“Eu penso que se a gente ensina a gente aprende mais”. A frase é do locutor, produtor de áudio publicitário e consultor de audiodescrição Rafael Nimoi, que junto ao músico e produtor fonográfico Luiz Henrique Kichel, o Luigi, decidiu criar um curso para ensinar cegos e pessoas que enxergam a editar vídeo e áudio. Rafael Nimoi é diretor da Radio AcheiUSA e deu entrevista para o jornal O Liberal, de Americana, interior de São Paulo.
Deficientes visuais, ambos integram o estúdio TraduSound, o primeiro como gerente e o segundo como consultor de qualidade. Localizada em Americana (SP), a empresa tem como uma de suas especialidades o desenvolvimento de conteúdos de audiodescrição, recurso que traduz imagens em palavras, permitindo que pessoas cegas ou com baixa visão consigam compreender conteúdos audiovisuais ou imagens estáticas, como filmes, fotografias e peças de teatro.
“Sou uma pessoa que sempre quis editar vídeo, até porque eu apresentava um programa de TV e, às vezes, eu queria editar a matéria e ficava sofrendo, porque ninguém tinha tempo de ensinar o [programa] Premiere para mim”, explica Rafael.
A virada ocorreu com a descoberta do programa Reaper, apresentado por Luigi, e que propicia vastos artifícios de acessibilidade. Luigi explica que, no curso, será apresentada a edição básica, que permite gravar um material bruto, cortar, colocar trilha, fazer fades, inserir logo, entre outras ações.
Ele é indicado para músicos que querem gravar em casa, interessados em criar vídeos para o YouTube, pessoas que trabalham com rádio e querem editar vinhetas, ou que querem produzir propagandas de rua, entre outras.
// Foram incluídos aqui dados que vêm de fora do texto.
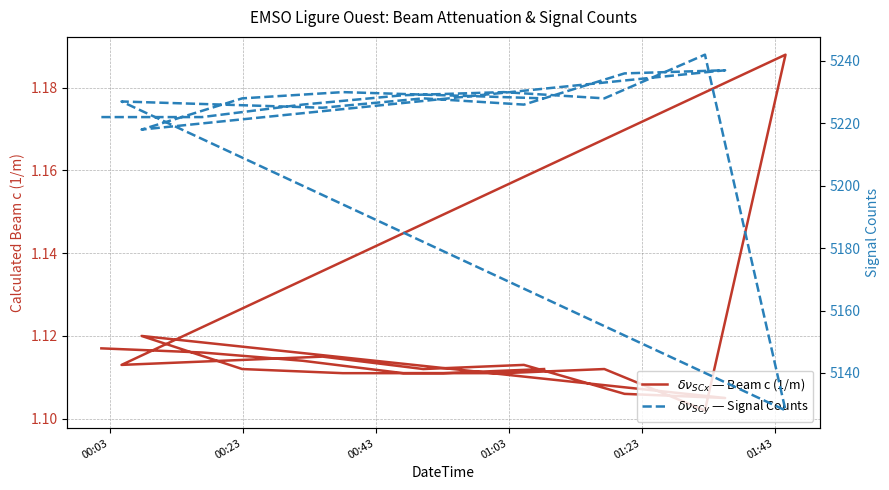

What is the minimum value shown in the chart?

1.1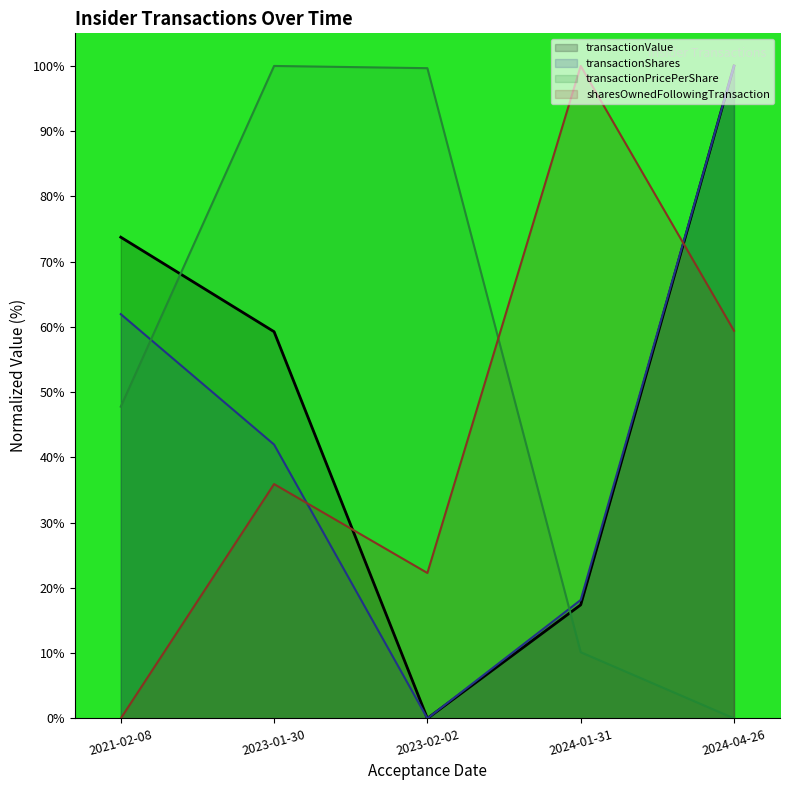

Which series has the largest range (max minus min)?

transactionShares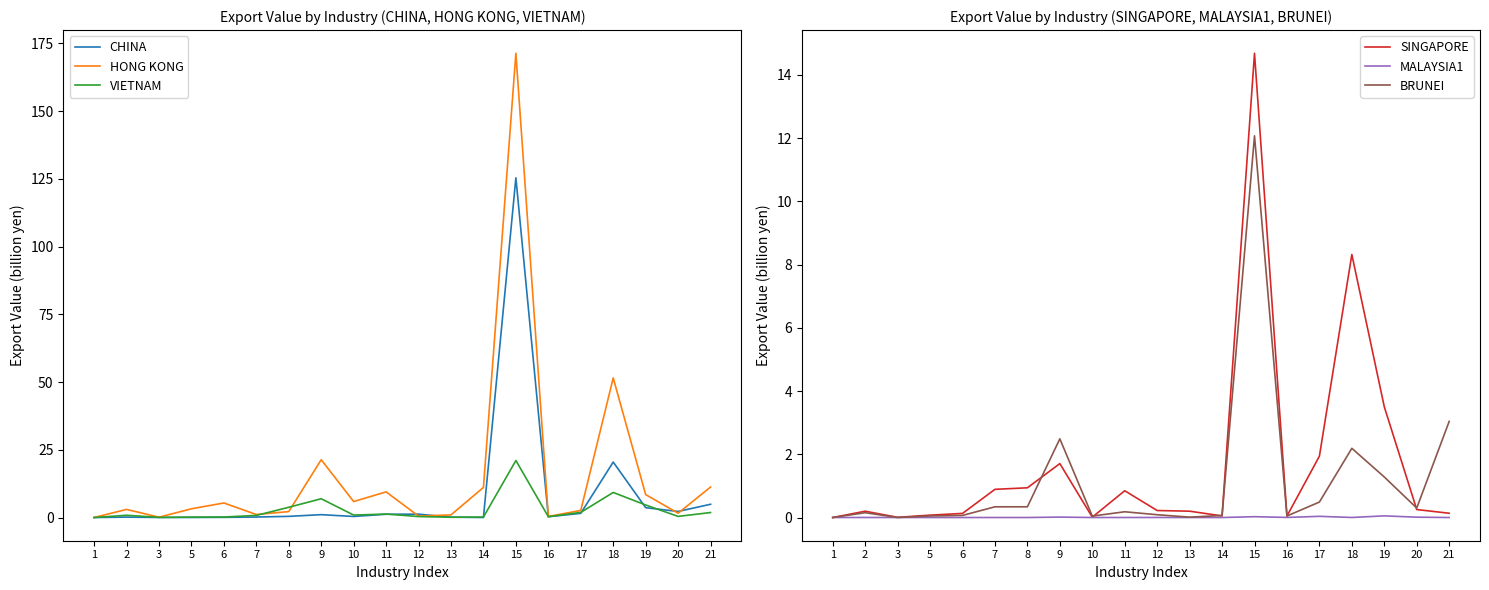

What is the sum of all CHINA values?

163.3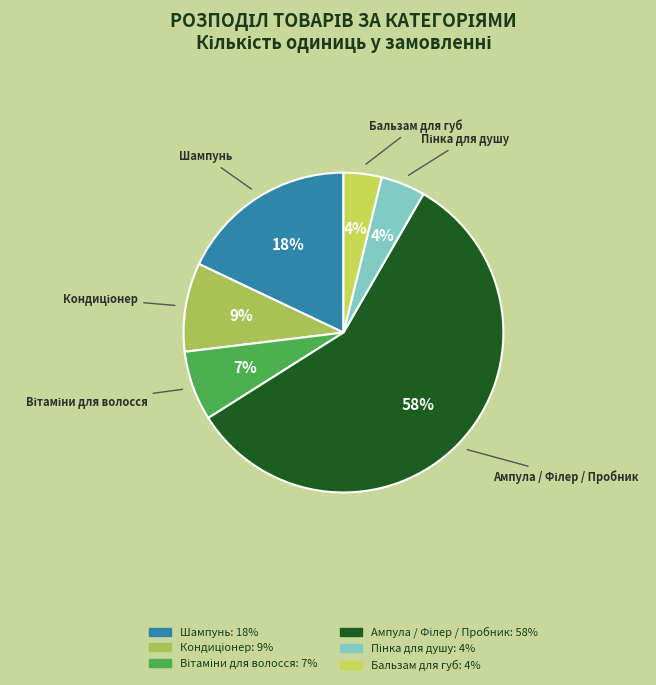

Which has a higher value, Шампунь or Бальзам для губ?

Шампунь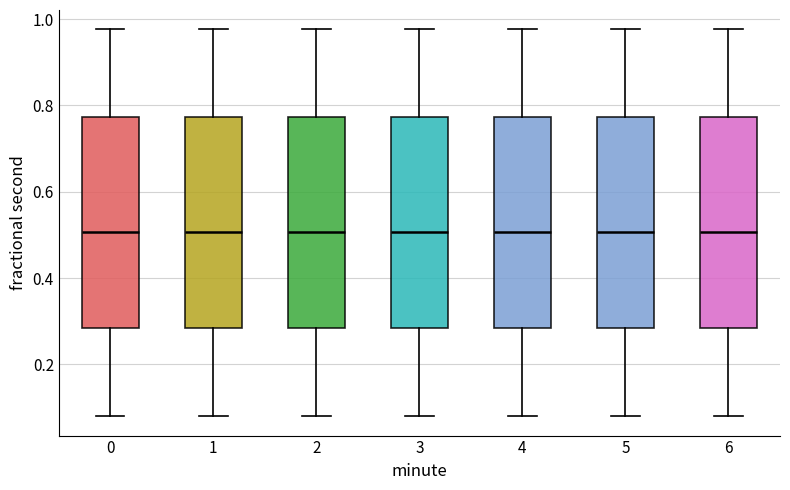

Reading left to right, transcribe this box plot: for each box, give where its median line is, the range the box spans, and where its two whiskers end, as read against the y-axis. The values are not printed on the chart, so give them approximately, as read against the axis.

0: median 0.50, box 0.28 to 0.78, whiskers 0.08 to 0.98
1: median 0.50, box 0.28 to 0.78, whiskers 0.08 to 0.98
2: median 0.50, box 0.28 to 0.78, whiskers 0.08 to 0.98
3: median 0.50, box 0.28 to 0.78, whiskers 0.08 to 0.98
4: median 0.50, box 0.28 to 0.78, whiskers 0.08 to 0.98
5: median 0.50, box 0.28 to 0.78, whiskers 0.08 to 0.98
6: median 0.50, box 0.28 to 0.78, whiskers 0.08 to 0.98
Para editar a imagem, eles se guiam pelo áudio e um leitor de parâmetros da imagem. “Porque ele tem essa marcação da intensidade do som e da intensidade das imagens”, explica Rafael. O trabalho ainda é facilitado pelo uso de atalhos no teclado do computador, descartando a necessidade de uso do mouse convencional.
O curso
O curso será realizado em parceria com a ONCB (Organização Nacional de Cegos do Brasil) e o programa Ágora Brasil, voltado à empregabilidade da pessoa com deficiência. Os interessados podem se inscrever até 5 de julho, mandando uma mensagem para o WhatsApp (11) 94121-0101 com seu nome e e-mail. Neste e-mail, receberá um link para que assista as aulas ao vivo. Elas vão começar no dia 10 de julho e ocorrer por quatro quartas-feiras, a partir das 20h, no YouTube. A licença vitalícia do programa usado para os trabalhos custa em torno de R$ 60.
Sem acessibilidade
Imagine você ter de ir para São Paulo toda vez que quiser ver um filme que te interesse. Essa é uma jornada necessária para pessoas cegas ou com limitação de visão da região que querem ter acesso ao recurso de audiodescrição, segundo profissionais do TraduSound.
Rafael Nimoi explica que está estabelecido em lei que, a partir de 2020, a estrutura de acessibilidade vai ter de estar presente em todas as salas de cinema, de acordo com lei já em vigor. O recurso consiste na tradução de imagens em palavras, permitindo que pessoas cegas ou com baixa visão consigam compreender conteúdos audiovisuais ou imagens estáticas. No cinema, é possibilitada pelo fornecimento de fones a quem exigir este recurso.
Somente neste ano, o TraduSound criou a audiodescrição para três grandes obras que já estão no cinema e são campeãs de bilheteria, segundo Rafael. Como o serviço é terceirizado, os nomes são preservados por conta de acordo estipulado em contrato.
Entre as parceiras da empresa americanense está a Centauro, multinacional que é dos mais antigos estúdios de dublagem de São Paulo, e a Unidub, que é do Wendell Bezerra, dublador dos personagens Goku e Bob Esponja.
Rafael e o músico e produtor fonográfico Luiz Henrique Kichel, o Luigi, analista de qualidade do estúdio, também desenvolveram um curso gratuito de edição de áudio e vídeo.
Ambos são cegos e, por meio do programa Reaper, buscam atrair para as aulas tanto cegos e pessoas com visão reduzida quanto quem enxerga. Uma das ideias do projeto também é fomentar o mercado da audiodescrição no interior paulista.
“A gente quer fazer o máximo de gente chegar até nós por meio de curso, para depois a gente buzinar na orelha deles que precisam ir ao cinema da cidade deles e cobrar a acessibilidade, porque essa acessibilidade ele precisa usar”, afirma Rafael. “Da mesma forma que a legenda é usada nos bares para a pessoa poder ler o que está sendo falado, isso pode ser pensado ao contrário, para que a pessoa possa acompanhar o que está acontecendo com audiodescrição”, acrescenta Luigi.